Dear blog,
Quick catch up with me: I have finished the new teacher training with the head quarter trainer of this institution, and I have also finished in-house training at the centre that I'm working at! The training, as the boss have warned me, was grueling. The first one week I watched around 60 videos which you can't skip because there is test after each video and if your test score isn't 100%, the system will not allow you to go to the next step.
In the online module it is mentioned that we must dress formally, always with collars and no jeans are allowed. Even sneakers aren't allowed. So there I was, buying my first office shoes at 35 LOL. In the training I met teachers from Bali, Bandung, and Cikupa. I actually don't know how much it pays you as a full time teacher, as I applied as part time. It seemed like a very serious company. Well we're not talking about money here.

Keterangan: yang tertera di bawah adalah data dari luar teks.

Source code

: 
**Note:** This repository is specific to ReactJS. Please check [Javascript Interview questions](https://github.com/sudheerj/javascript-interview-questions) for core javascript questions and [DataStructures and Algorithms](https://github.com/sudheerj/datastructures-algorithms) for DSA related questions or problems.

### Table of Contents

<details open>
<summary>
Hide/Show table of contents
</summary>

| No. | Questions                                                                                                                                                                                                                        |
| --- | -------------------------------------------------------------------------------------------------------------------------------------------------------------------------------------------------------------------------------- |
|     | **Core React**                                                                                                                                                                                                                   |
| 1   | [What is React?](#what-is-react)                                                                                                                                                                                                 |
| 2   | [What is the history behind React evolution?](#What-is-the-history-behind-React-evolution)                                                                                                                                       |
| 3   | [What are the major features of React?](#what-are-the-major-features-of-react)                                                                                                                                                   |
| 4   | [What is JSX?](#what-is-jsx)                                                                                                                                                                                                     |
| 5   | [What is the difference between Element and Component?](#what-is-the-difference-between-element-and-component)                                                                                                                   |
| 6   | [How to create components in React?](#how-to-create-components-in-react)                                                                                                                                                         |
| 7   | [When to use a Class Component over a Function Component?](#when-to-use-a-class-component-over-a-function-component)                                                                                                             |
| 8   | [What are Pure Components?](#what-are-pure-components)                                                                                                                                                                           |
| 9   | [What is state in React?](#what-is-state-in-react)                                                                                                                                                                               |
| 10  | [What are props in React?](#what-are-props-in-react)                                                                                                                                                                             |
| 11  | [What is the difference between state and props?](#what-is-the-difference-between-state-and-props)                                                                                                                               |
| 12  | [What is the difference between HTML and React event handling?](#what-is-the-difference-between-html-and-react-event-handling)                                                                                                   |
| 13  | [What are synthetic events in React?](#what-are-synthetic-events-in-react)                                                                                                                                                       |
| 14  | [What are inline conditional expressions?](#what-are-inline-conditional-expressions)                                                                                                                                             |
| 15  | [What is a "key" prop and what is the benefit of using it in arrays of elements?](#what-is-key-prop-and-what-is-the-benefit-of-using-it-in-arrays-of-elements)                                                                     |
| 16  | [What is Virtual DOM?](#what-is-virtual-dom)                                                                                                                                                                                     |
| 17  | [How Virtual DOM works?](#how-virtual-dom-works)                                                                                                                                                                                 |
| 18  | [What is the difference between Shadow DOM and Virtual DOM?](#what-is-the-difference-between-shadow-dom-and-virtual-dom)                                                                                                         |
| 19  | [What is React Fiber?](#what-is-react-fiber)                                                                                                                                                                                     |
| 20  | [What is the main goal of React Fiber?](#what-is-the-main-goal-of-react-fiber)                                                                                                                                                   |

I just admire how proper and well-equipped this company is, as an English course.
Di Indonesia ini kan English course kayak mainan aja. Yang gurunya bule, ternyata bule jaksa, wkwkwk. Yang gurunya orang lokal, bahasa inggrisnya alakadar. Mungkin aku mainnya kurang jauh, itu sependek pengetahuanku aja. Kalau dulu waktu masih di Malang, aku di EF dan guru lokalnya keren, guru native nya juga well prepared bukan yang asal ngajar.
Aku jadi merasa semangat lagi ngajar, ada api nya lagi. Kurikulum nya sangat terstruktur dan bikin aku mikir "Wah...anak emang bisa jadi jago banget sih Bahasa Inggris nya kalau silabus ini betul-betul dijalankan dengan benar".
Mereka juga nggak mudah mengizinkan orang baru untuk ngajar. Setelah 2 minggu training, aku masih harus menjalankan simulasi alias pura-pura ngajar dan muridnya itu para teachers. Kalau di tempat ngajarku satu lagi kan cuma micro teaching, itu pun nggak yakin masih dilakukan sampai sekarang atau nggak. Micro teaching itu cuma ngajar 10-15 menit, disingkat yang penting ketahuan secara garis besar cara dia ngajar gimana. Kalau simulasi ini bener-bener ngajar, dan yang jadi murid beneran ngerjain tugas, nulis, dan berpura-pura jadi murid yang speed nulis atau baca nya bervariasi. Karena institusi ini sangat menitikberatkan pada kemampuan membaca dan menulis, jadi teachers itu sengaja nulis nya salah-salah, mau lihat kita bakal benerin atau nggak dan gimana cara benerin nya.
Nah...masa simulasi ini aku stress sih sampe tumbuh jerawat satu.